#### [MATERIAL FOR THIS TASK]
......

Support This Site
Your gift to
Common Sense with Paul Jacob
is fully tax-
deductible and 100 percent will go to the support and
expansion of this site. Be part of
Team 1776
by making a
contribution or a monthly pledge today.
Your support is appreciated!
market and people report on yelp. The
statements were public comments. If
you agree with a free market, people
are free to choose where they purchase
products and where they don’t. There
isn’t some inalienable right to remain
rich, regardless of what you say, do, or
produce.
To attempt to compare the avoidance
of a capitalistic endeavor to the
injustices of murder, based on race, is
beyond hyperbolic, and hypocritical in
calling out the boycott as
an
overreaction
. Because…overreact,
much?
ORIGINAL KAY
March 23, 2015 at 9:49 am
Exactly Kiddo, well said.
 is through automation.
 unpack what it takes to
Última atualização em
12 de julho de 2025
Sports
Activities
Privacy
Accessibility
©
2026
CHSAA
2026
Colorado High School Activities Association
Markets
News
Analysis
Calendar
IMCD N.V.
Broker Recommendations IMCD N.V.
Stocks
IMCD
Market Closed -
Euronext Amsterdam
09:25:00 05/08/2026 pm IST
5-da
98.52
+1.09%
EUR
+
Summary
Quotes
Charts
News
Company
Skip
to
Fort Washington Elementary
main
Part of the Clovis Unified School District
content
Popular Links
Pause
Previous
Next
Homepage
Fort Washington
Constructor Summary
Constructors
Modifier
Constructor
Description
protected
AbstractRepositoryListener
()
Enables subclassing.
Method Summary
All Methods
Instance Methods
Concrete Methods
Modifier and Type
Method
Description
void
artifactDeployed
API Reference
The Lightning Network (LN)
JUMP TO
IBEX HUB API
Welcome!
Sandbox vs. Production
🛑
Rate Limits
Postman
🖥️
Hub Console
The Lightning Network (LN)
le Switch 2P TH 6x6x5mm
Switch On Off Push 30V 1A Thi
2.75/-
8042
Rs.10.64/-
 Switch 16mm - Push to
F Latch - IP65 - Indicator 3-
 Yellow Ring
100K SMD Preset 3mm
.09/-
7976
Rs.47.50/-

......

#### [PROBLEM TO SOLVE]
The answer should contain every line of the data, unchanged.

#### [ANSWER TO THIS PROBLEM]
Support This Site
Your gift to
Common Sense with Paul Jacob
is fully tax-
deductible and 100 percent will go to the support and
expansion of this site. Be part of
Team 1776
by making a
contribution or a monthly pledge today.
Your support is appreciated!
market and people report on yelp. The
statements were public comments. If
you agree with a free market, people
are free to choose where they purchase
products and where they don’t. There
isn’t some inalienable right to remain
rich, regardless of what you say, do, or
produce.
To attempt to compare the avoidance
of a capitalistic endeavor to the
injustices of murder, based on race, is
beyond hyperbolic, and hypocritical in
calling out the boycott as
an
overreaction
. Because…overreact,
much?
ORIGINAL KAY
March 23, 2015 at 9:49 am
Exactly Kiddo, well said.
 is through automation.
 unpack what it takes to
Última atualização em
12 de julho de 2025
Sports
Activities
Privacy
Accessibility
©
2026
CHSAA
2026
Colorado High School Activities Association
Markets
News
Analysis
Calendar
IMCD N.V.
Broker Recommendations IMCD N.V.
Stocks
IMCD
Market Closed -
Euronext Amsterdam
09:25:00 05/08/2026 pm IST
5-da
98.52
+1.09%
EUR
+
Summary
Quotes
Charts
News
Company
Skip
to
Fort Washington Elementary
main
Part of the Clovis Unified School District
content
Popular Links
Pause
Previous
Next
Homepage
Fort Washington
Constructor Summary
Constructors
Modifier
Constructor
Description
protected
AbstractRepositoryListener
()
Enables subclassing.
Method Summary
All Methods
Instance Methods
Concrete Methods
Modifier and Type
Method
Description
void
artifactDeployed
API Reference
The Lightning Network (LN)
JUMP TO
IBEX HUB API
Welcome!
Sandbox vs. Production
🛑
Rate Limits
Postman
🖥️
Hub Console
The Lightning Network (LN)
le Switch 2P TH 6x6x5mm
Switch On Off Push 30V 1A Thi
2.75/-
8042
Rs.10.64/-
 Switch 16mm - Push to
F Latch - IP65 - Indicator 3-
 Yellow Ring
100K SMD Preset 3mm
.09/-
7976
Rs.47.50/-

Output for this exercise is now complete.